◆ Passage provided ◆
****************

Managed Agents

Overview

Managed Web Search Agents are turn‑key data‑extraction agents operated by Nimble. Unlike generic crawlers, Nimble’s Web Search Agents render websites, follow links and interpret dynamic pages – even those personalized or localized – to produce clean, structured data in real time. These agents act as a complete ETL layer, browsing, parsing and streaming high‑quality data directly into your analytics or AI stack. Managed Agents are fully maintained by Nimble: infrastructure, scaling and monitoring are handled for you. The service provides real‑time data feeds backed by an SLA, schema and logic updates, and 24×7 monitoring. Because the agents are customized for you, they deliver deeper, more reliable web intelligence than one‑size‑fits‑all scrapers. What’s included:

Fully managed infrastructure and execution: Nimble maintains the agent fleet, proxy management and headless browsers, ensuring reliable operation and scalability.
Real‑time, structured data: Agents interpret pages rather than simply downloading HTML, rendering JavaScript, following links and adapting to personalised or localized content .
24/7 monitoring and issue resolution: Dedicated operations teams monitor agents around the clock to detect and remediate failures quickly.
SLA‑backed delivery: Guaranteed process initiation, infrastructure availability and issue response times (see SLA section).
Schema and logic maintenance: Nimble updates extraction logic and schema definitions as websites change, so your pipelines stay current.

Integration Guide

This section explains how to configure inputs and outputs, provision cross‑account access and schedule your agent.

Input Configuration

S3 path structure

Agents accept input files from your designated Amazon S3 bucket. Organize uploads using a date‑partitioned path, replacing <bucket‑name> and <agent‑name> with your values:

s3://<bucket-name>/input/<agent-name>/dt=YYYY-MM-DD/<filename>.<ext>

For example, to deliver a CSV file on 01 January 2026 for an agent named product-search, the full path would be:

s3://nimble-customer-data/input/product-search/dt=2026-01-01/products.csv

AWS Role Provisioning

To allow Nimble to read your input bucket and write results back, you need to create cross‑account IAM roles. The AWS Knowledge Center describes two options for granting cross‑account access: using IAM policies and bucket policies or using roles . The simplest pattern for Agents is to create a read‑only IAM role in your AWS account for inputs and a write‑only IAM role for outputs. Each role’s trust policy should allow the Nimble AWS account (provided during onboarding) to assume the role.

****************

◆ Data to examine ◆
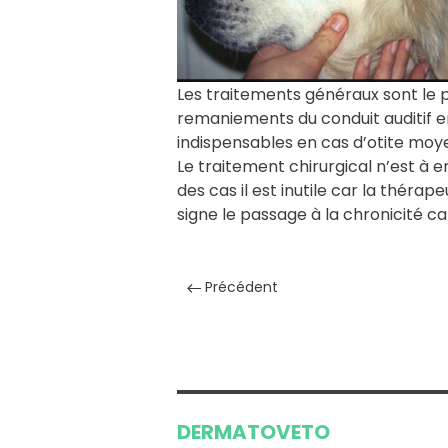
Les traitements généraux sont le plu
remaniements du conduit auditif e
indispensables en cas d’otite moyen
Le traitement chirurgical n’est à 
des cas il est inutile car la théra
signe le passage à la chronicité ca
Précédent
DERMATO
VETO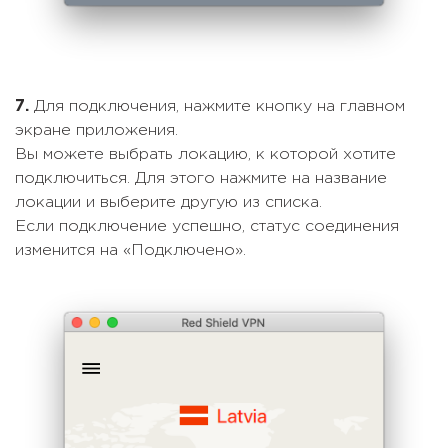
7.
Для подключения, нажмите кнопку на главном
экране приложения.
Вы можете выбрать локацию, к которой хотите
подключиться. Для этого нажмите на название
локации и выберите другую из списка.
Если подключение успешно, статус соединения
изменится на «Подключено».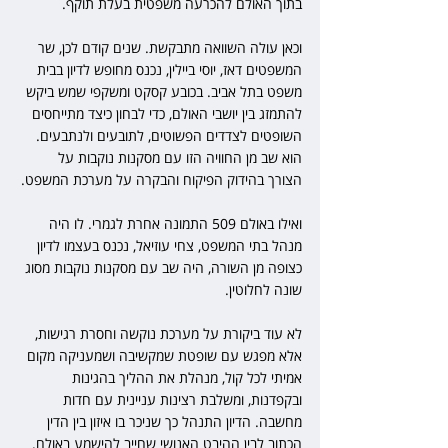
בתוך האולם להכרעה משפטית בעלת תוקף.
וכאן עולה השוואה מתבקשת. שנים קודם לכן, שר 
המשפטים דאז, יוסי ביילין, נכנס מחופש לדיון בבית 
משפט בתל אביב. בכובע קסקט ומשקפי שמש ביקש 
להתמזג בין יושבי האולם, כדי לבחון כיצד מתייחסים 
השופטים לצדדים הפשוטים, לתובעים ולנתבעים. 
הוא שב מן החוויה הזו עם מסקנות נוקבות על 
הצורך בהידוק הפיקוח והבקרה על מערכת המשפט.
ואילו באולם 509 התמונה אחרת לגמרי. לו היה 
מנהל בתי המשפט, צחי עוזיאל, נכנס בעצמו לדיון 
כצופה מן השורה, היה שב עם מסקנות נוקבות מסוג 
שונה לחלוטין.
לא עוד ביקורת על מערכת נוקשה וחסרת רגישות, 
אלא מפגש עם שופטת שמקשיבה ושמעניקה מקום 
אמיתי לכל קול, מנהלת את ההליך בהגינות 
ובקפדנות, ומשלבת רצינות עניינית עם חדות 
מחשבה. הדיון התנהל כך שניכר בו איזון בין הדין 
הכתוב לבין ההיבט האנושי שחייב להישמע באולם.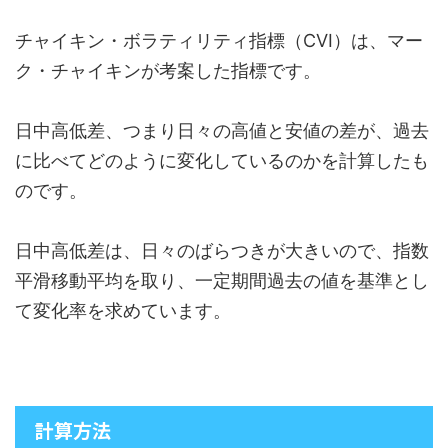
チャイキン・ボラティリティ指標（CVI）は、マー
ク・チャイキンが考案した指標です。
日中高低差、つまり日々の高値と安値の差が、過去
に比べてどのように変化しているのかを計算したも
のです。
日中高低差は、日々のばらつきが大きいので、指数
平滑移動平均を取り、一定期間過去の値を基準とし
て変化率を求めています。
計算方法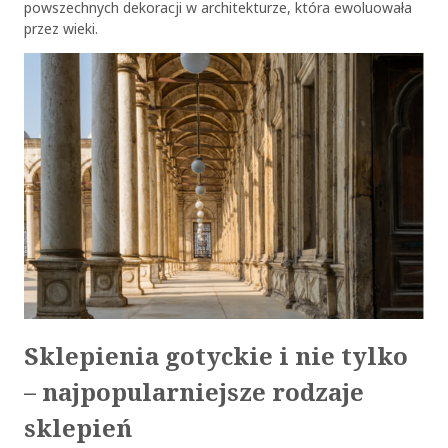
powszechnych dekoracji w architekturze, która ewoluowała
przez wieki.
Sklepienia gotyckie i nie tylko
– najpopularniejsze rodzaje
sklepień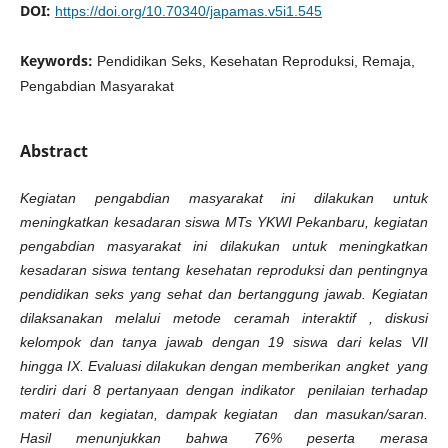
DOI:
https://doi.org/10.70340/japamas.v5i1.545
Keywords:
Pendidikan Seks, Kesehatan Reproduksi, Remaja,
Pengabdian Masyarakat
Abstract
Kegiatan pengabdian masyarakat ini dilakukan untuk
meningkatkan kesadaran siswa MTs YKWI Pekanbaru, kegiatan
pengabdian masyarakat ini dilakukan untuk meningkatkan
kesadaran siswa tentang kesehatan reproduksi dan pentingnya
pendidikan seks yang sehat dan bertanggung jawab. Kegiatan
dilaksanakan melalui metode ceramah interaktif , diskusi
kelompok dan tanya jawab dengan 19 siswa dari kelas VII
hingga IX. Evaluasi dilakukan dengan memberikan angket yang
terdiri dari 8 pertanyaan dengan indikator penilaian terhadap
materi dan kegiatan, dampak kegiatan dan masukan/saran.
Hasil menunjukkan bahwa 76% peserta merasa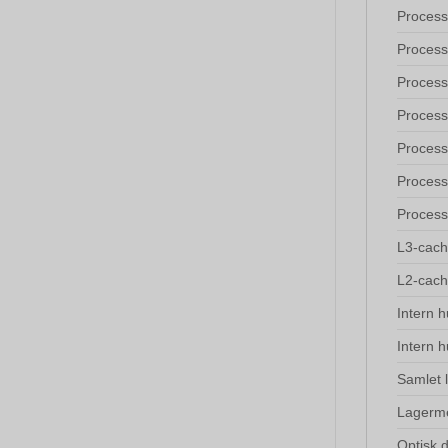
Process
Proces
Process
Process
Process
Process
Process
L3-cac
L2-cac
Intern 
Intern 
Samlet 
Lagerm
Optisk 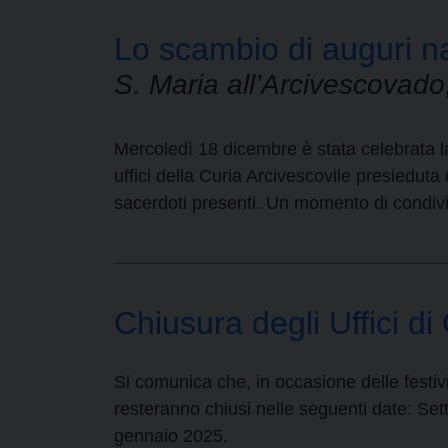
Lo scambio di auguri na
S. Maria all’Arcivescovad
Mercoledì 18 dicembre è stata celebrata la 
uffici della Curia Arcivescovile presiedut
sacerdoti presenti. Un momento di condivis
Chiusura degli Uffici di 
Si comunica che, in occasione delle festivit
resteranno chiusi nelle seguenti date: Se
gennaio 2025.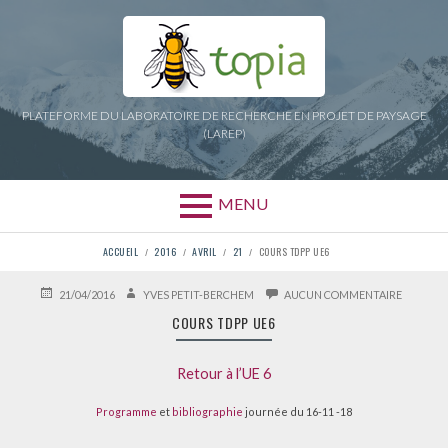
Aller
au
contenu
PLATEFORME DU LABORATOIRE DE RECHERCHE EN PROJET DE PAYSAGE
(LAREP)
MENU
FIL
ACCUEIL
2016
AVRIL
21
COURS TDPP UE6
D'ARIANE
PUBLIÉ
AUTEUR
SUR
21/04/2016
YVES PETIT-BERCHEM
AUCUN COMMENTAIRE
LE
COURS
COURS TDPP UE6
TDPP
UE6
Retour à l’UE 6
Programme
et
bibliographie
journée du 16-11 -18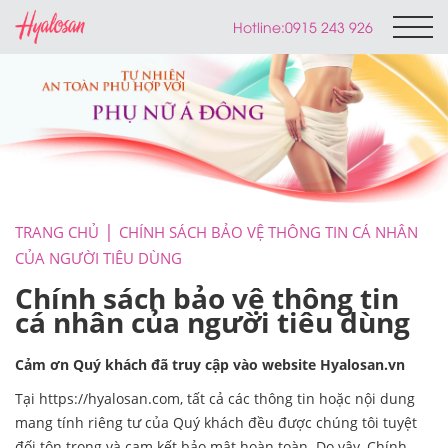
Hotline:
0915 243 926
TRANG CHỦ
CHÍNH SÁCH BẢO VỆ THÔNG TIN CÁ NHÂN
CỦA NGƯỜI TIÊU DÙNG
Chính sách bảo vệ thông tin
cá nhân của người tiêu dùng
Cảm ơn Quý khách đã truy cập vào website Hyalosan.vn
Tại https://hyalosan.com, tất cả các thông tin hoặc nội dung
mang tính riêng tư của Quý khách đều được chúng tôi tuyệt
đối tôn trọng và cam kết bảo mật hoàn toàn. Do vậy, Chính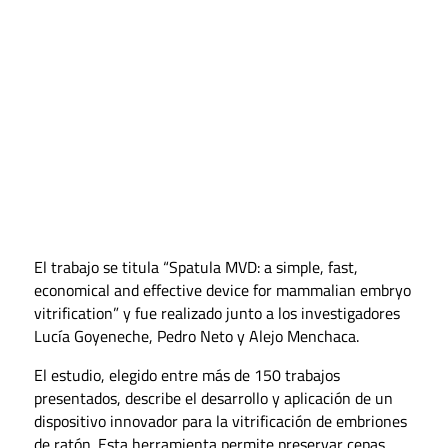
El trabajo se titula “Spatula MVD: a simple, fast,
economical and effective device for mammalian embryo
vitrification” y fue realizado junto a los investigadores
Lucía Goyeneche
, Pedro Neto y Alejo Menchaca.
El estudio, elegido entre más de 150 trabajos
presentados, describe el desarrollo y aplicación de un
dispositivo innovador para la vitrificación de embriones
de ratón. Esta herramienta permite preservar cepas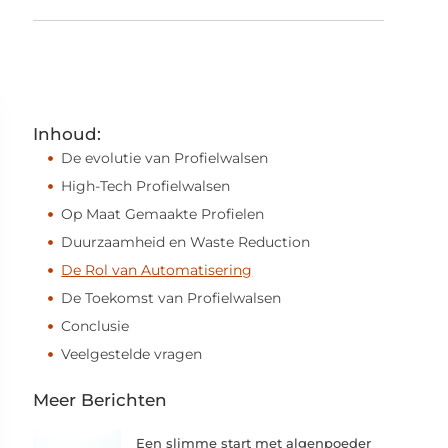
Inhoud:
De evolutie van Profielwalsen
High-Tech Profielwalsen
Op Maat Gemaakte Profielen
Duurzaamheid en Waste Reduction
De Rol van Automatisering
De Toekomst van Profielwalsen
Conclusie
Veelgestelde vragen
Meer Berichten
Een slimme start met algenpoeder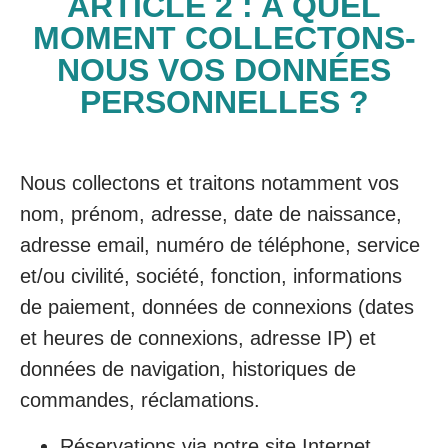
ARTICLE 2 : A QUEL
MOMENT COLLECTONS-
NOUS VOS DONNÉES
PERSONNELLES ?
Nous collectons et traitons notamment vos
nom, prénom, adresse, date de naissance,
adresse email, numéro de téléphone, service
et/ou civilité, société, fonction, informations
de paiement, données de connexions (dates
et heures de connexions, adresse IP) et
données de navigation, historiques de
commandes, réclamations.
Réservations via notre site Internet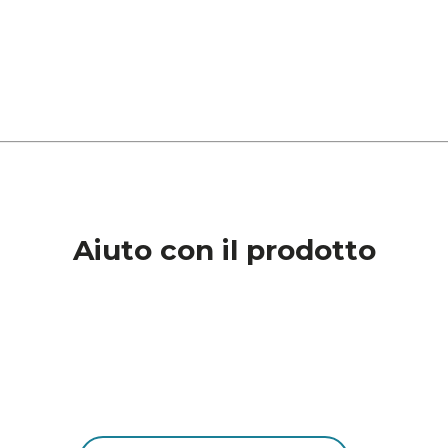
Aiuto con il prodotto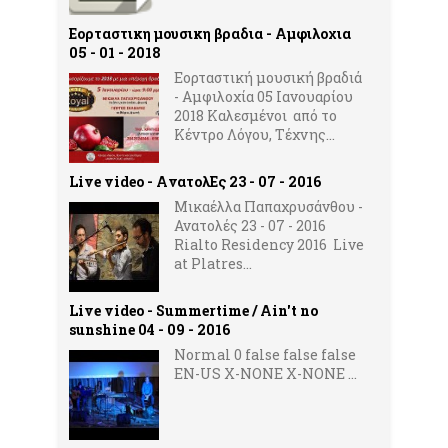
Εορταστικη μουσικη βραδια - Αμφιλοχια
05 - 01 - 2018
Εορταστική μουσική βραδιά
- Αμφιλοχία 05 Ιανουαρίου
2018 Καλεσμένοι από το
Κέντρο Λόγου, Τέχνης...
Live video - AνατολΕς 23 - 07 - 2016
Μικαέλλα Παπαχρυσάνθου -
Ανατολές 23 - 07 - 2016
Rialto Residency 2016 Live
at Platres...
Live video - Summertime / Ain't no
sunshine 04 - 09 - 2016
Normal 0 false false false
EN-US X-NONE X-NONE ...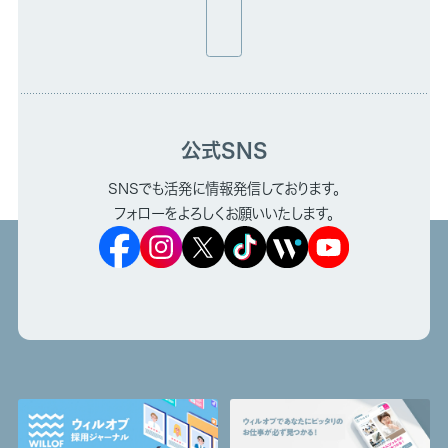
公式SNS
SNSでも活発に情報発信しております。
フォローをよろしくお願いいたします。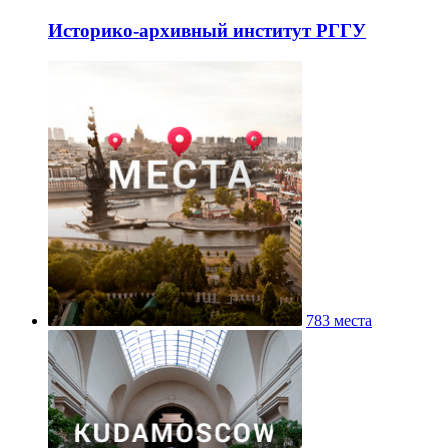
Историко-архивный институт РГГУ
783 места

****************

◆ What you will do ◆
**A.** Answer these from the Managed Agents passage:
(i) What three things does SLA-backed delivery guarantee?
(ii) What would the full S3 input path be for a CSV file delivered on 01 January 2026 to an agent named product-search?
(iii) Which account should each IAM role's trust policy allow to assume the role?
**B.** Proceed with the Managed Agents passage, starting right after its final sentence.

◆ Exercise responses ◆
**A.**
(i) Process initiation, infrastructure availability and issue response times.
(ii) s3://nimble-customer-data/input/product-search/dt=2026-01-01/products.csv
(iii) The Nimble AWS account, which is provided during onboarding.

**B.**
Create an IAM role for input files. Grant the role s3:GetObject and s3:ListBucket permissions on the input prefix. A minimal policy might look like:

{
  "Version": "2012-10-17",
  "Statement": [
    {
      "Effect": "Allow",
      "Action": ["s3:GetObject", "s3:ListBucket"],
      "Resource": [
        "arn:aws:s3:::<your-input-bucket>",
        "arn:aws:s3:::<your-input-bucket>/input/*"
      ]
    }
  ]
}

Use a trust policy to permit Nimble’s AWS account (shared during onboarding) to assume this role .

Create an IAM role for output files. Grant the role s3:PutObject and s3:ListBucket permissions on the output prefix. For example:

{
  "Version": "2012-10-17",
  "Statement": [
    {
      "Effect": "Allow",
      "Action": ["s3:PutObject", "s3:ListBucket"],
      "Resource": [
        "arn:aws:s3:::<your-output-bucket>",
        "arn:aws:s3:::<your-output-bucket>/output/*"
      ]
    }
  ]
}

Add Nimble as a trusted entity. In each role’s trust policy, specify Nimble’s AWS account ID and external ID, which you will receive during onboarding. This allows the Nimble service to assume the role without granting broader access.
Share the role ARNs. Provide the Amazon Resource Names (ARNs) of the roles to your Nimble account team so the service can be configured to use them.

Using cross‑account roles instead of access keys improves security and auditing. For more details on cross‑account S3 access, see AWS’s guidance on using bucket policies and IAM roles.

Supported Input Formats

Format	Extension	Notes
CSV	`.csv`	UTF‑8 encoding required; must include a header row.
Parquet	`.parquet`	Preferred for large data sets due to columnar storage.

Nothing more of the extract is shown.